The web app is one clear feature per tab:
| Tab | What it does |
|---|---|
| Chat | Instant question and answer with a live tool trace. |
| Investigations | The deep, traced drill: plan to trace to evidence, plus deep analysis and the open-investigations queue. |
| Findings | Durable memory: active, hypotheses, rejected, and the investigation log, with evidence strength and counter-evidence. Prediction reconciliation lives here. |
| Reports | A clinician discussion brief (review now, monitor, questions to ask), grounded in your evidence and PubMed, with Markdown export. |
| Goals | Goals run as recurring investigations, with progress and checkpoints. |
| Connectors | Data sources, per-source health, and continuous sync. |
| System | Observability and the evaluation model card. |
| Settings | Configuration. |
Manual context ("+ Log context") is reachable from the Dashboard and Investigations.
dexta ingests, read-only, and stores locally:
- CGM (Nightscout, Dexcom, LibreLinkUp, CSV exports, Tidepool).
- Insulin and pump data, including Tandem t:slim X2 and Control-IQ (boluses, temp basals, suspends, and the basal, carb-ratio, and ISF profile, versioned over time).
- Carb entries, sleep and activity (Whoop, Oura), and logged forecast curves (OpenAPS, AAPS, Loop).
- User-reported manual context (meals, stress, site changes, notes).
Nothing is written back to any device or service. Synced data persists in a local SQLite database
(~/.dexta/dexta.db) or a Postgres instance you control.

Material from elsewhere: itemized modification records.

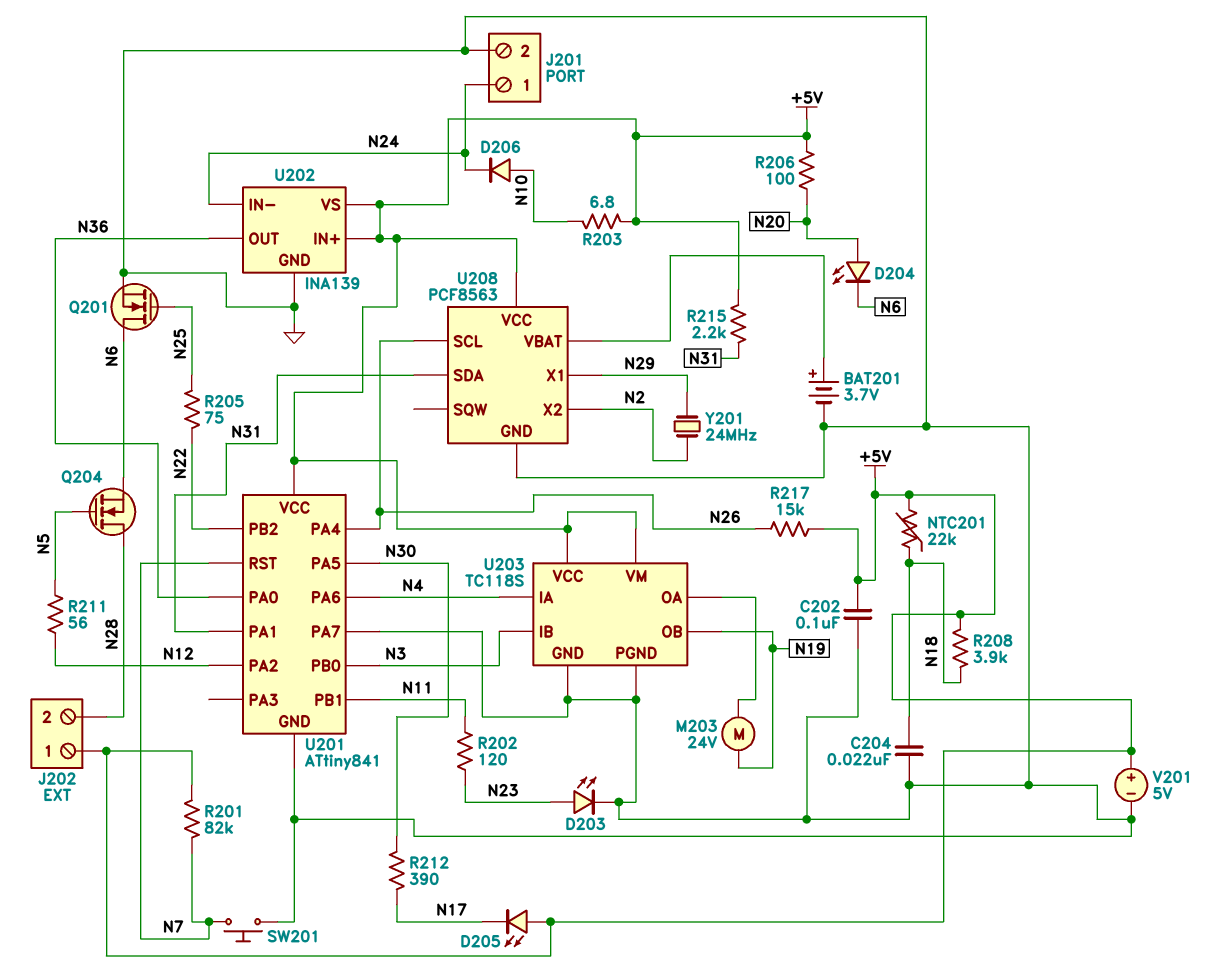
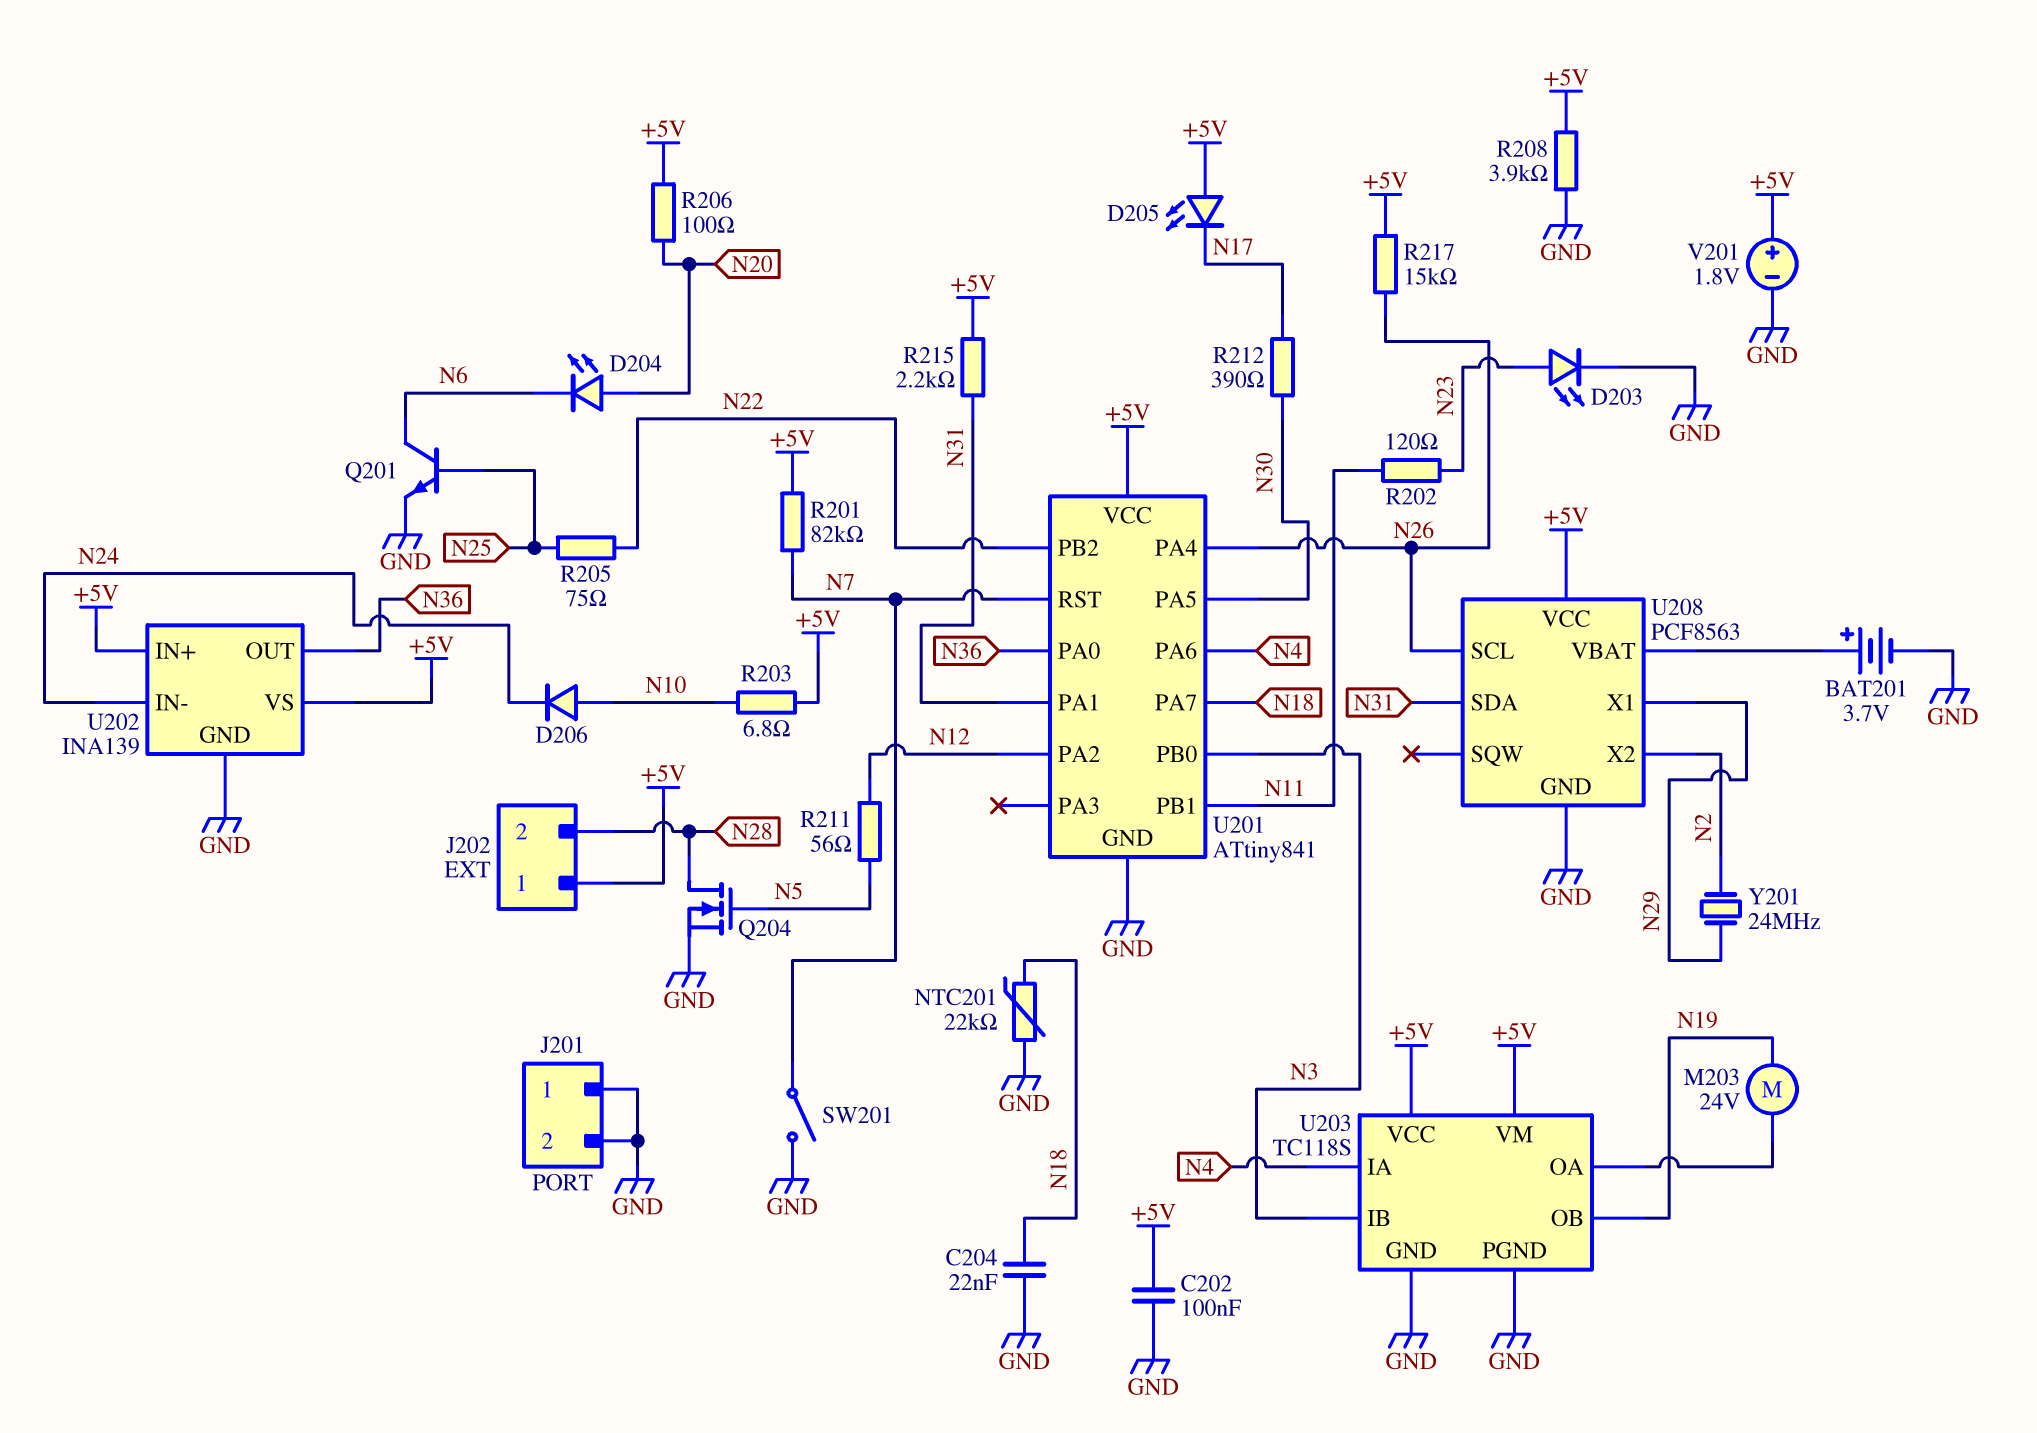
J201 pin 1: N24 -> GND
NTC201: 22k (+5V, N18) -> 22k (GND, N18)
Q201: NMOS (G N25, D N6, S GND) -> NPN (B N25, C N6, E GND)
Q204: NMOS (G N5, D N28, S N6) -> NMOS (G N5, D N28, S GND)
R208: 3.9k (+5V, N18) -> 3.9k (+5V, GND)
SW201: button (GND, N7) -> switch (GND, N7)
U201 pin PA7: GND -> N18
V201: 5V (plus +5V, minus GND) -> 1.8V (plus +5V, minus GND)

dexta ships a reproducible eval harness with synthetic ground truth. Run any of these:
| Eval | Measures | Reproduce |
|---|---|---|
| E1 faithfulness | the guard catches fabricated or miscontextualized numbers | python -m eval.runner e1 |
| E2 power | true-discovery rate on a planted effect | python -m eval.runner e2 |
| E3 accuracy | oref0 forecast vs realized glucose (Clarke and Parkes error grid, MARD) | python -m eval.runner e3 |
| E4 null FDR | empirical false-discovery rate on effect-free data | python -m eval.runner e4-null |
| E5 perturbation | finding-set stability under dropout, dupes, gaps, timezone shift | python -m eval.runner e5 |
| E_consensus | rollup metrics match the 2019 international-consensus formulas | python -m eval.runner consensus |
| E6 agentic | end-to-end attribution, faithfulness, and a dosing-advice red team (target zero) | python -m eval.runner e6 |
These are calibration and robustness checks on synthetic data, not clinical validation. E6 needs a
model provider; the rest run without a key. The web app surfaces a live model card and a dosing
safety scan at /evals. For the deeper design, see TECHNICAL_REPORT.md.
dexta serve # web app (add --sync-every 15 for in-app background sync)
dexta sync # pull configured connectors once
dexta ask "why are my mornings high?" # one investigation from the CLI
dexta investigate # whole-record deep analysis
dexta monitor # deterministic anomaly scan
dexta daemon # continuous sync, monitor, goal ticks, periodic deep analysisA language model unlocks the reasoning layer. Set a provider in Settings (or dexta.toml) and an
API key in your environment. Without one, the deterministic analytics, stats, and monitors still run.
.venv/bin/ruff check src/ tests/ eval/
.venv/bin/mypy src/dexta_intelligence/
.venv/bin/pytestLine length 100, mypy strict, tests for new behavior.
Adding a connector, an analysis agent, or a tool the reasoning loop can call is a small, local change. See EXTENDING.md for minimal recipes, each backed by a conformance test, and TECHNICAL_REPORT.md for the deeper design.
dexta is observation and discussion support, not a medical device, and never produces dosing advice. See MEDICAL_DISCLAIMER.md, PRIVACY.md, SECURITY.md, and CONTRIBUTING.md.